- Tarefa a realizar -
Indique se cada afirmação abaixo concorda com o texto sobre o Cully Jazz e Lenine, respondendo sim ou não e citando literalmente as palavras do texto que decidem a resposta.
1. O Cully Jazz é organizado em um povoado cuja atividade principal é a produção de vinhos.
2. Lenine diz saber em que dosagens as influências entram em sua música.
3. Lenine considera que o digital já superou o que o analógico conseguiu.

A Suíça tem um grande número de festivais de música, sobretudo na primavera e no verão. O primeiro deles é o Cully Jazz, organizado em um povoado cuja atividade principal é a produção de vinhos.

O festival vai até 4 de abril e foi aberto por Lenine, como parte de um grande giro que faz com sua banda pela Europa.

swissinfo: Você não se cansa de explicar seu nome, as origens e influências de sua música?

Lenine: Não, é natural que exista uma curiosidade sobre o processo de como é feito, o trabalho de composição, os arranjos, esse tipo híbrido que congrega vários tipos de expressão e de cultura. É natural que as pessoas queiram entender como é que se dá esse processo. Só que eu mesmo não sei como isso se dá porque tudo é extremamente intuitivo e orgânico. Eu não sei em que dosagens as influências entram na minha música.

Seu último disco, “Labiata”, tinha cópias de vinil. Como você lida com a tecnologia dos suportes, da internet etc.?

Independentemente do que seja passado, futuro e presente, eu sou a favor de qualquer tipo de pulverização cultural, em qualquer veículo, digital ou analógico. Evidentemente que eu sou da geração do vinil e sou um “audiófilo” também, gosto de ouvir e adoro a reprodução. Eu acho que o digital ainda não chegou ao que o analógico já conseguiu. O fato de fazer não apenas um cd, mas um vinil e um Pen Drive reafirma isso. Nesses três veículos, talvez o cd seja o passado, o Pen Drive o presente e o vinil volte a ser o futuro.

- Informações extraídas -

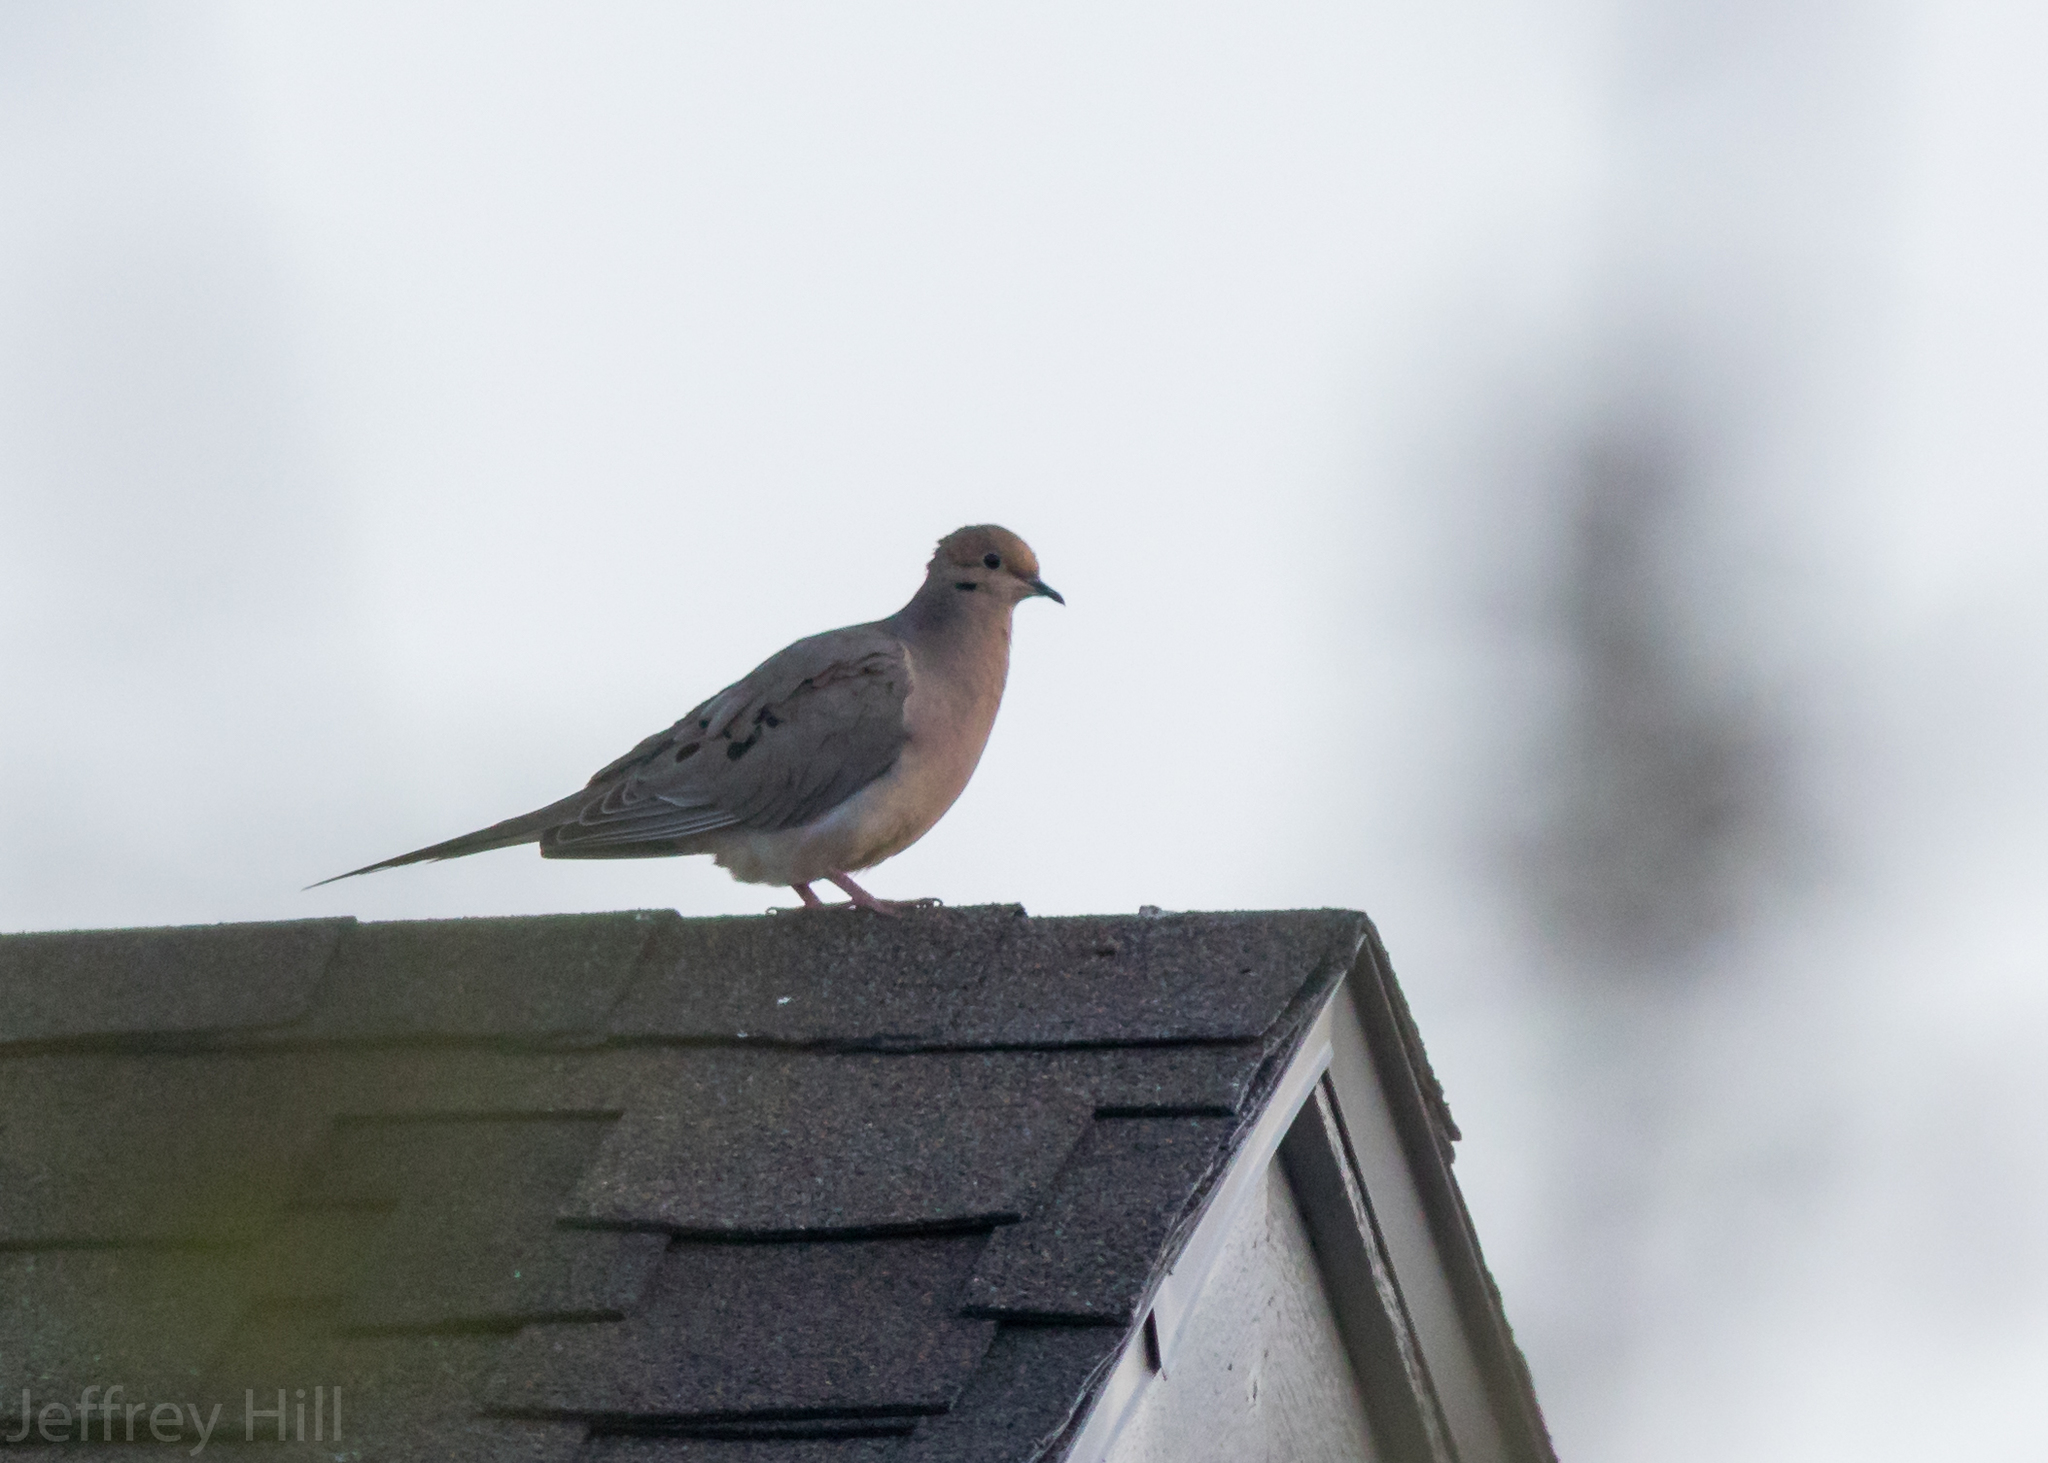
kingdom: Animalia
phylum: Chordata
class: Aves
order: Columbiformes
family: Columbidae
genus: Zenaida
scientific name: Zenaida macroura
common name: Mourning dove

- A solução -
1. Sim: "O primeiro deles é o Cully Jazz, organizado em um povoado cuja atividade principal é a produção de vinhos."
2. Não: "Eu não sei em que dosagens as influências entram na minha música."
3. Não: "Eu acho que o digital ainda não chegou ao que o analógico já conseguiu."